Truncated Normal -- Reproduce a randomly generated data set help.
Problem:
Given a bounded Gaussian Distribution -- looking reproduce similar results i.e. same mean and standard deviation randomly.
Definition:
Data set exhibits properties of a Gaussian distribution.
Data set is bounded.
Each value of the data set is an integer.
Let mu and sigma represent the mean and standard deviation.
Let a and b represent the lower and upper bounds.
Comments:
Tried to employ both rtnorm or rttruncnorm functions in R programming.
When I get a value from either of these functions, I'm simply rounding the result to the nearest integer. When I elect to unbound either function ie. from -Inf to Inf, I find that I can reproduce an experimental data set that is quite similar to the original data except for having data values that are obviously falling outside of the original boundaries [a,b], but yes do achieve the goal mu and sigma.
When I bound my result using these functions, the effective standard deviation is smaller as compared to the original standard deviation; I'm cutting away the head and tail of the distribution leaving an effective sigma that spans a smaller range. 
While I appreciate that I can multiply and shift between truncated and non-truncated distributions using (X-mu)/sigma where X is a random value, the real goal is to reproduce an experimental truncated Gaussian distribution corresponding to the original truncated Gaussian data set.
For example, I tried simply increasing the goal standard deviation in rtnorm function for a bounded data set [a,b] to generate an effective standard deviation that is equivalent to the original standard deviation; however, this approach failed.

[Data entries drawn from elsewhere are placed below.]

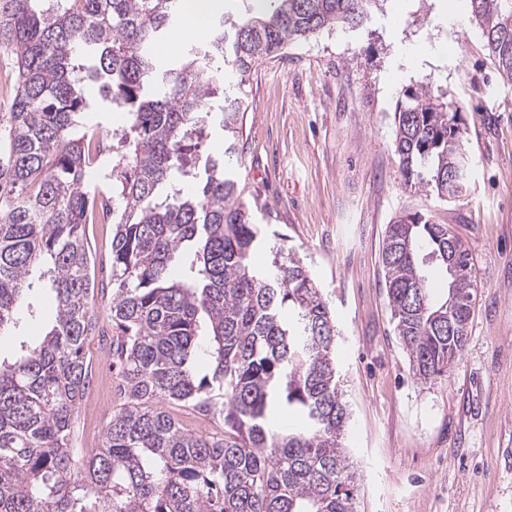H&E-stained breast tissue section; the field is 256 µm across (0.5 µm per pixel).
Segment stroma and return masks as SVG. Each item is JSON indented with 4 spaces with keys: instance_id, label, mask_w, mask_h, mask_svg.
<instances>
[{
    "instance_id": "obj_1",
    "label": "stroma",
    "mask_w": 512,
    "mask_h": 512,
    "mask_svg": "<svg viewBox=\"0 0 512 512\" xmlns=\"http://www.w3.org/2000/svg\"><path fill=\"white\" fill-rule=\"evenodd\" d=\"M441 6L384 0L356 27L259 61L245 86L238 192L264 231L259 263L295 249L336 316L357 512H512V82L470 16L448 23ZM426 78L463 107L475 167L454 200L411 188L394 151L403 92ZM404 212L448 225L475 263L465 348L428 384L396 334L381 263Z\"/></svg>"
}]
</instances>
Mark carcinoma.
<instances>
[{"mask_svg": "<svg viewBox=\"0 0 512 512\" xmlns=\"http://www.w3.org/2000/svg\"><path fill=\"white\" fill-rule=\"evenodd\" d=\"M41 2L0 0V49L16 68L13 111L0 123V338L16 328L34 272L55 307L42 340L0 359V512H356L335 318L294 249L255 264L260 230L229 160L253 66L362 23L378 0H269L263 13L220 22L182 62L155 51L182 0H54L51 11ZM468 10L512 82V0H468ZM86 81L130 115L112 165L107 284L118 404L88 452L75 444L76 410L91 383L86 345L104 330L86 237L96 202L86 139L97 126L71 136L89 109ZM404 96L394 147L406 182L463 196L468 170L448 182L462 163V107L426 78ZM213 112L224 153L203 158ZM381 262L397 335L414 376L430 383L465 345L471 254L448 225L415 212L387 225ZM430 267L445 273L441 300ZM174 406L221 429L190 431Z\"/></svg>", "mask_w": 512, "mask_h": 512, "instance_id": "carcinoma-1", "label": "carcinoma"}]
</instances>
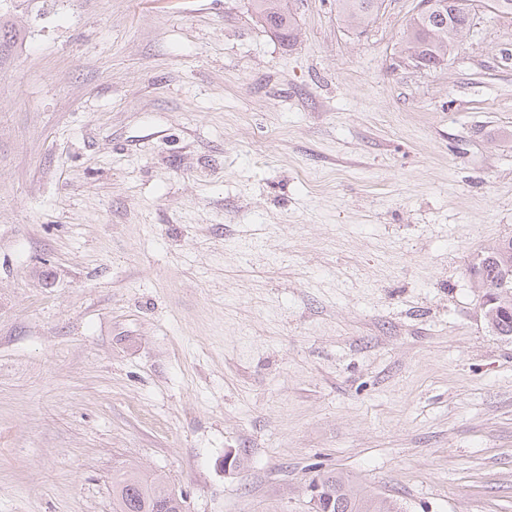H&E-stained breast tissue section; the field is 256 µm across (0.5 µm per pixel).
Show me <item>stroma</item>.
Masks as SVG:
<instances>
[{"instance_id":"35a3bbf8","label":"stroma","mask_w":512,"mask_h":512,"mask_svg":"<svg viewBox=\"0 0 512 512\" xmlns=\"http://www.w3.org/2000/svg\"><path fill=\"white\" fill-rule=\"evenodd\" d=\"M418 0H18L0 58V512H512V338L469 272L512 238V18L440 68ZM246 466L228 468V454ZM250 11L266 31L281 42L291 44L297 37V21L288 0H249ZM384 1L336 0V12L349 22L369 24L377 15ZM113 512H183V500L162 475L148 477L125 466L112 475ZM319 481L309 485L313 502L318 504L322 499V486L324 502L333 500L331 512H402L393 500L371 493L341 472H330Z\"/></svg>"}]
</instances>
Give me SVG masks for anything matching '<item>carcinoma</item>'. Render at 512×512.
Listing matches in <instances>:
<instances>
[{"mask_svg":"<svg viewBox=\"0 0 512 512\" xmlns=\"http://www.w3.org/2000/svg\"><path fill=\"white\" fill-rule=\"evenodd\" d=\"M427 7L418 9L403 28L401 53L415 55L427 62L445 60L467 35L472 23L469 13L457 8V0H420ZM383 0H336V12L349 22L368 24L377 15ZM250 11L266 31L281 42L291 44L297 37V21L288 0H249ZM20 31L7 13L0 12V52L9 50ZM479 267L488 288L512 270V239L503 241L478 256ZM484 319L492 332L512 337V293L498 296V302L484 310ZM319 481L325 501L332 512H402L396 502L375 495L350 476L331 472ZM113 512H184L183 500L173 493L162 475L148 477L125 466L112 475Z\"/></svg>","mask_w":512,"mask_h":512,"instance_id":"obj_1","label":"carcinoma"}]
</instances>
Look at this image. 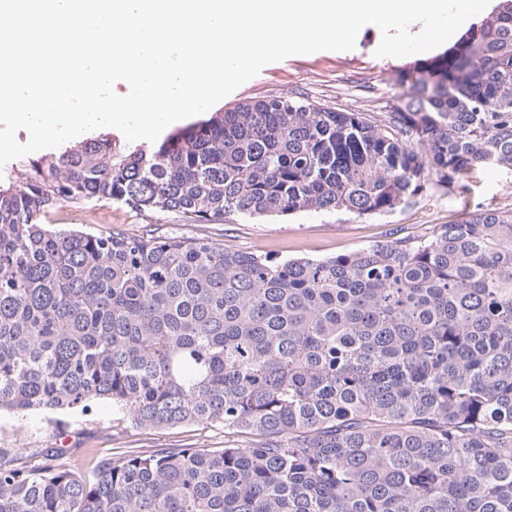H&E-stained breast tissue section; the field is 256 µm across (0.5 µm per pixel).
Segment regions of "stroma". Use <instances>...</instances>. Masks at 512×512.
I'll list each match as a JSON object with an SVG mask.
<instances>
[{
  "label": "stroma",
  "instance_id": "obj_1",
  "mask_svg": "<svg viewBox=\"0 0 512 512\" xmlns=\"http://www.w3.org/2000/svg\"><path fill=\"white\" fill-rule=\"evenodd\" d=\"M380 30L360 32L352 50L294 55L267 65L222 99L220 108L268 94L305 95L343 112H385L403 92L402 72L419 62V55L376 57ZM512 209V169L487 168L473 175L469 193L457 195L428 188L392 211L363 218L332 211H303L290 215L240 217L216 224H191L176 213L144 214L118 203L64 204L49 218L52 224H80L99 233H134L154 225L165 236L204 237L244 252L276 260L323 259L351 253L379 241L419 238L434 225L459 219L476 208ZM230 438L222 425H185L164 430L116 424L112 406L100 403L88 415L67 414L54 424L50 414L35 412L25 422L0 415V447L64 448L71 469L90 473L101 459L153 448L203 446L223 448Z\"/></svg>",
  "mask_w": 512,
  "mask_h": 512
}]
</instances>
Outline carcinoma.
Masks as SVG:
<instances>
[{"label": "carcinoma", "instance_id": "1", "mask_svg": "<svg viewBox=\"0 0 512 512\" xmlns=\"http://www.w3.org/2000/svg\"><path fill=\"white\" fill-rule=\"evenodd\" d=\"M387 112L265 95L132 152L112 135L0 183V413L221 424L82 476L0 447V512H512V210L274 260L205 238L52 230L64 203L195 224L384 213L512 168V0L401 76Z\"/></svg>", "mask_w": 512, "mask_h": 512}]
</instances>
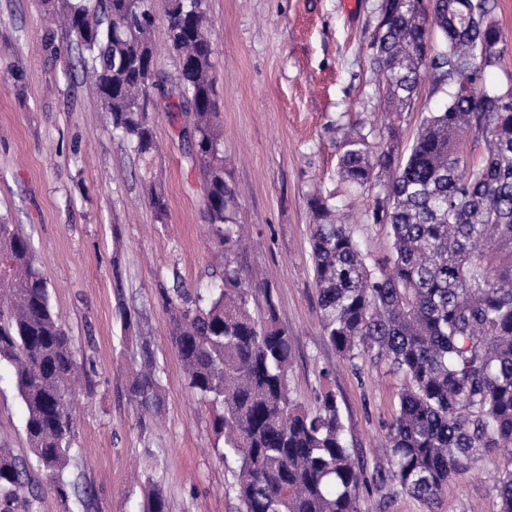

This resulted in the standard deviation increasing somewhat but the effective standard deviation hit a ceiling falling short of the goal sigma thus never realizing the original standard deviation, mean and boundaries.
Remember, I am going on the premise that since I have an actual, real-world bounded Gaussian distribution with a given mean and standard deviation, I'm thinking that I can absolutely reproduce a similar randomly generated result. 
Am I mistaken? What might I do differently?
I appreciate any insight that any of you might lend. Your help would
really be welcomed and valued.
 A: As the variance of your simulated untruncated normal distribution increases the density gets flatter across the [a,b] interval.  At its limit it becomes almost a uniform distribution hence with a maximum standard deviation of $\sqrt{\frac{1}{12}(b-a)^2}$.  If the standard deviation of the population you are looking at is more than that, it must mean you have a bimodal distribution of some sort.  
Even in that case (which means you don't have a truncated normal distribution) the maximum theoretical variance happens when $\mu$ is bang in the middle of $a$ and $b$ and the data is all at the extremes - half at the lower bound and half at the upper.  The maximum possible standard deviation from a bounded distribution of any sort is $\sqrt{.5(a-\mu)^2+.5(b-\mu)^2}$ which reduces to $b-\mu$.
I would suggest you look at histograms and density line plots of your original data and question your starting assumption that comes from a truncated rounded Gaussian distribution.  I would also compare its actual standard deviation with the two theoretical limits above.  If it is less than the standard deviation of a uniform distribution you should be able to simulate a truncated normal distribution with that standard deviation, and you probably have a coding error.  If it is more than that amount, you need to find an alternative model.